Fundamentally, the Praxis test ignores the role of reading professionals in modeling a love of reading and demonstrating how reading and writing can be utilized in the world. Readers read for real purposes: critically interrogating the world, questioning assumptions, probing for implied values, and even challenging bogus assessments of achievement—like this test!

A Call to Action

Currently 15 states require the Praxis Reading Specialist Test, and the number is growing each year. Our conclusion is that this exam does nothing to help prepare these critical education specialists. If anything, it miscommunicates what it means to be a reading professional to test takers. Based on our experience, the test directly contradicts the professional standards that we embrace.

Why are we allowing the testing industry to usurp our responsibility to assess and evaluate teachers who have gone through the rigors of an advanced professional program? What is the rationale for lining the pockets of the testing industry? The test costs $85 to take, with a required additional registration fee of $50. And that’s the minimum; if you need your scores expedited or want to check them online before 30 days, there are hefty additional fees. And many teachers take it more than once before they achieve a passing score.

It isn’t just reading specialists who face these needless and damaging standardized tests. We recently spoke with colleagues at our institution from teacher education, educational leadership, and counseling psychology programs about our Praxis test experience. Chagrined, they realized that they hadn’t thought to take the tests that their students must take to apply for licensure or endorsement. They also realized they didn’t know enough about either the content of the exam or the intersection between their coursework and the required tests.

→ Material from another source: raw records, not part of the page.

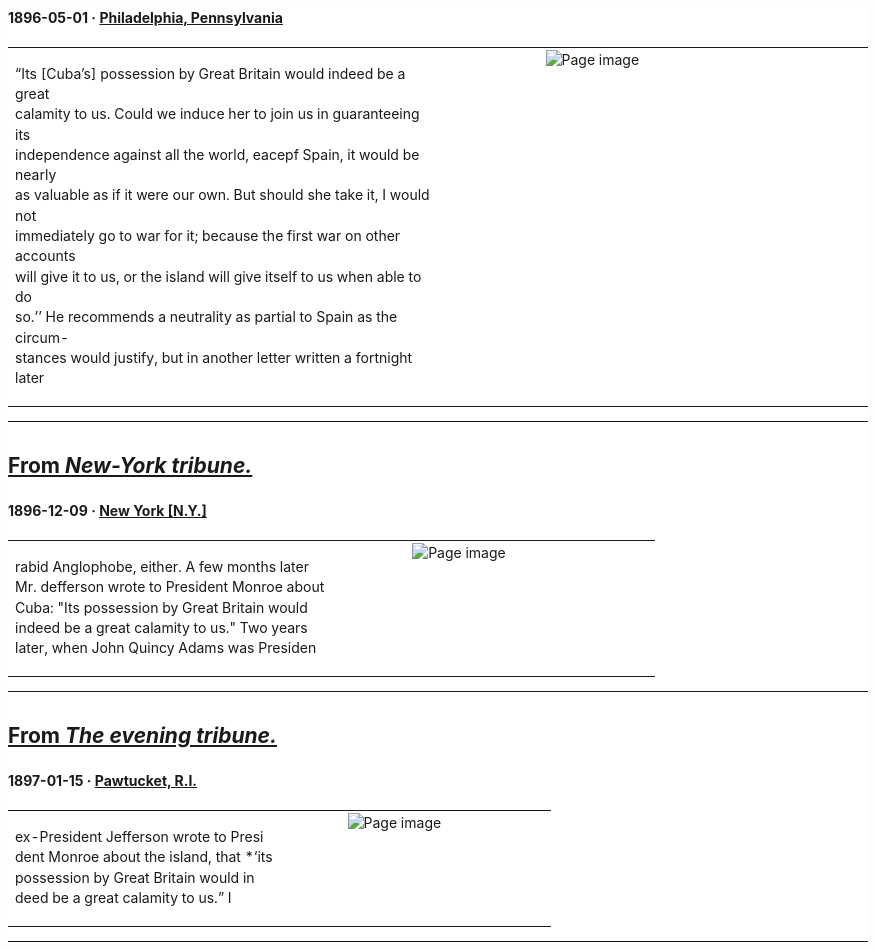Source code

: #### 1896-05-01 &middot; [Philadelphia, Pennsylvania](http://dbpedia.org/resource/Philadelphia)

<table style="width: 100%;"><tr><td style="width: 50%">

  
“Its [Cuba’s] possession by Great Britain would indeed be a great  
calamity to us. Could we induce her to join us in guaranteeing its  
independence against all the world, eacepf Spain, it would be nearly  
as valuable as if it were our own. But should she take it, I would not  
immediately go to war for it; because the first war on other accounts  
will give it to us, or the island will give itself to us when able to do  
so.’’ He recommends a neutrality as partial to Spain as the circum-  
stances would justify, but in another letter written a fortnight later
</td><td style="width: 50%; max-height: 75%; margin: auto; display: block;">
<img alt="Page image" src="https://iiif.archive.org/image/iiif/2/sim_annals-american-academy-political-social-science_1896-05_7%2Fsim_annals-american-academy-political-social-science_1896-05_7_jp2.zip%2Fsim_annals-american-academy-political-social-science_1896-05_7_jp2%2Fsim_annals-american-academy-political-social-science_1896-05_7_0075.jp2/pct:30.775379696243007,38.19095477386934,57.27418065547562,10.628140703517587/600,/0/default.jpg"/>
</td>
</tr></table>

---

## [From _New-York tribune._](https://www.loc.gov/resource/sn83030214/1896-12-09/ed-1/?sp=6)

#### 1896-12-09 &middot; [New York [N.Y.]](http://dbpedia.org/resource/New_York_City)

<table style="width: 100%;"><tr><td style="width: 50%">

  
rabid Anglophobe, either. A few months later  
Mr. defferson wrote to President Monroe about  
Cuba: &quot;Its possession by Great Britain would  
indeed be a great calamity to us.&quot; Two years  
later, when John Quincy Adams was Presiden
</td><td style="width: 50%; max-height: 75%; margin: auto; display: block;">
<img alt="Page image" src="https://tile.loc.gov/image-services/iiif/service:ndnp:dlc:batch_dlc_kaiser_ver01:data:sn83030214:00175039028:1896120901:0152/pct:34.18074462850582,84.80253479687677,15.88212782242633,2.8818226396590094/!600,600/0/default.jpg"/>
</td>
</tr></table>

---

## [From _The evening tribune._](https://www.loc.gov/resource/sn92064073/1897-01-15/ed-1/?sp=4)

#### 1897-01-15 &middot; [Pawtucket, R.I.](http://dbpedia.org/resource/Pawtucket%2C_Rhode_Island)

<table style="width: 100%;"><tr><td style="width: 50%">

  
ex-President Jefferson wrote to Presi­  
dent Monroe about the island, that *‘its  
possession by Great Britain would in­  
deed be a great calamity to us.” I
</td><td style="width: 50%; max-height: 75%; margin: auto; display: block;">
<img alt="Page image" src="https://tile.loc.gov/image-services/iiif/service:ndnp:rp:batch_rp_deathkiss_ver01:data:sn92064073:00514153760:1897011501:0317/pct:7.00051577812163,76.45627876397107,14.066676044450697,2.485207100591716/!600,600/0/default.jpg"/>
</td>
</tr></table>

---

We believe it is time to take back our professional responsibility. Our next step is to initiate dialogue with colleagues nationwide and craft resolutions through our professional organizations (such as NCTE) to oppose continuation of this testing requirement. And we hope this kind of grassroots effort will have an impact on others who work in our schools and communities. In the long run, we can’t stop the damaging effects of standardized testing on the children until we examine the impact it is having on teachers as well as on the larger culture of schools.n

Allen, Jennifer. Becoming a Literacy Leader. Portland, Maine: Stenhouse, 2006.

International Reading Association. Standards for Reading Professionals. 2003.  www.reading.org/downloads/resources/545standards2003

Pearson, David, et al. “Developing Expertise in Reading Comprehension,” in A. Farstrup and J. Samuels, eds., What Research Has to Say About Reading Instruction. Newark: International Reading Association, 1992.

Maika Yeigh teaches at Willamette University in Salem, Ore. Andie Cunningham and Ruth Shagoury teach at Lewis & Clark College in Portland, Ore.